■ **Task statement**
Print this span of the material below exactly: the line with "table_cell [754, 164, 1041, 1528]", the line with "Document page, 1241x1754 pixels.", and every line between them, but nothing else.

■ **Data records**
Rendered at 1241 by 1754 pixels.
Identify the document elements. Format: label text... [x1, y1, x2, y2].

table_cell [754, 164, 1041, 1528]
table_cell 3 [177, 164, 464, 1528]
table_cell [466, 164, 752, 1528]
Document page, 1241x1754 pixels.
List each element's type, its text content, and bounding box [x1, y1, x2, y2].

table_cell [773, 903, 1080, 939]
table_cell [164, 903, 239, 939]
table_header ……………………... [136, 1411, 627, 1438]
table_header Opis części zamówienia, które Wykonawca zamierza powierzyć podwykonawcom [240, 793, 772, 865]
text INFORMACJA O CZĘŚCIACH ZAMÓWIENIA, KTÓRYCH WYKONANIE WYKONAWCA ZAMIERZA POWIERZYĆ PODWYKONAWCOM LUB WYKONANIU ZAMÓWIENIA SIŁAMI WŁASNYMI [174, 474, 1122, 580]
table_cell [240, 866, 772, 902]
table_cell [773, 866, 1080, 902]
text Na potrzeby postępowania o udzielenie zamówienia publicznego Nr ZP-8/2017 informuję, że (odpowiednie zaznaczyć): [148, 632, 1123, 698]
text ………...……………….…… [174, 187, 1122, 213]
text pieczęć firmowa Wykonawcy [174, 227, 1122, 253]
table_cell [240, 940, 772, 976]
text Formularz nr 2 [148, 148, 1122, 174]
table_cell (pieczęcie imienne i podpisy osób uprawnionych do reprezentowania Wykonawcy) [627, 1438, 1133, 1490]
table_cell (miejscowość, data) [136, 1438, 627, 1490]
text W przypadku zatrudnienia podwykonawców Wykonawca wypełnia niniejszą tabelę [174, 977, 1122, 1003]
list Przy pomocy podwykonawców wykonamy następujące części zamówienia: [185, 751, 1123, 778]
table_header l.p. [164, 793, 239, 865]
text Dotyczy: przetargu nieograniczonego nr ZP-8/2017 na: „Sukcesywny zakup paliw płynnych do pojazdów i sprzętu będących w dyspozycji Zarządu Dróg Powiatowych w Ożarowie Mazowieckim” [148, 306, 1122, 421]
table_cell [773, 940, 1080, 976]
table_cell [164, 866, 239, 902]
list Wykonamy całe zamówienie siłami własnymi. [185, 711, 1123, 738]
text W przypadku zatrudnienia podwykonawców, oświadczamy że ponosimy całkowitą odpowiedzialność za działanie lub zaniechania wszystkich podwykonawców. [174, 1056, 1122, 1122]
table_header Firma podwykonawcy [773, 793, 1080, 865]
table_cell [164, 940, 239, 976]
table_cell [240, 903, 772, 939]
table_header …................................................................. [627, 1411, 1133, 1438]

■ **Solution below**
table_cell [754, 164, 1041, 1528]
table_cell 3 [177, 164, 464, 1528]
table_cell [466, 164, 752, 1528]
Document page, 1241x1754 pixels.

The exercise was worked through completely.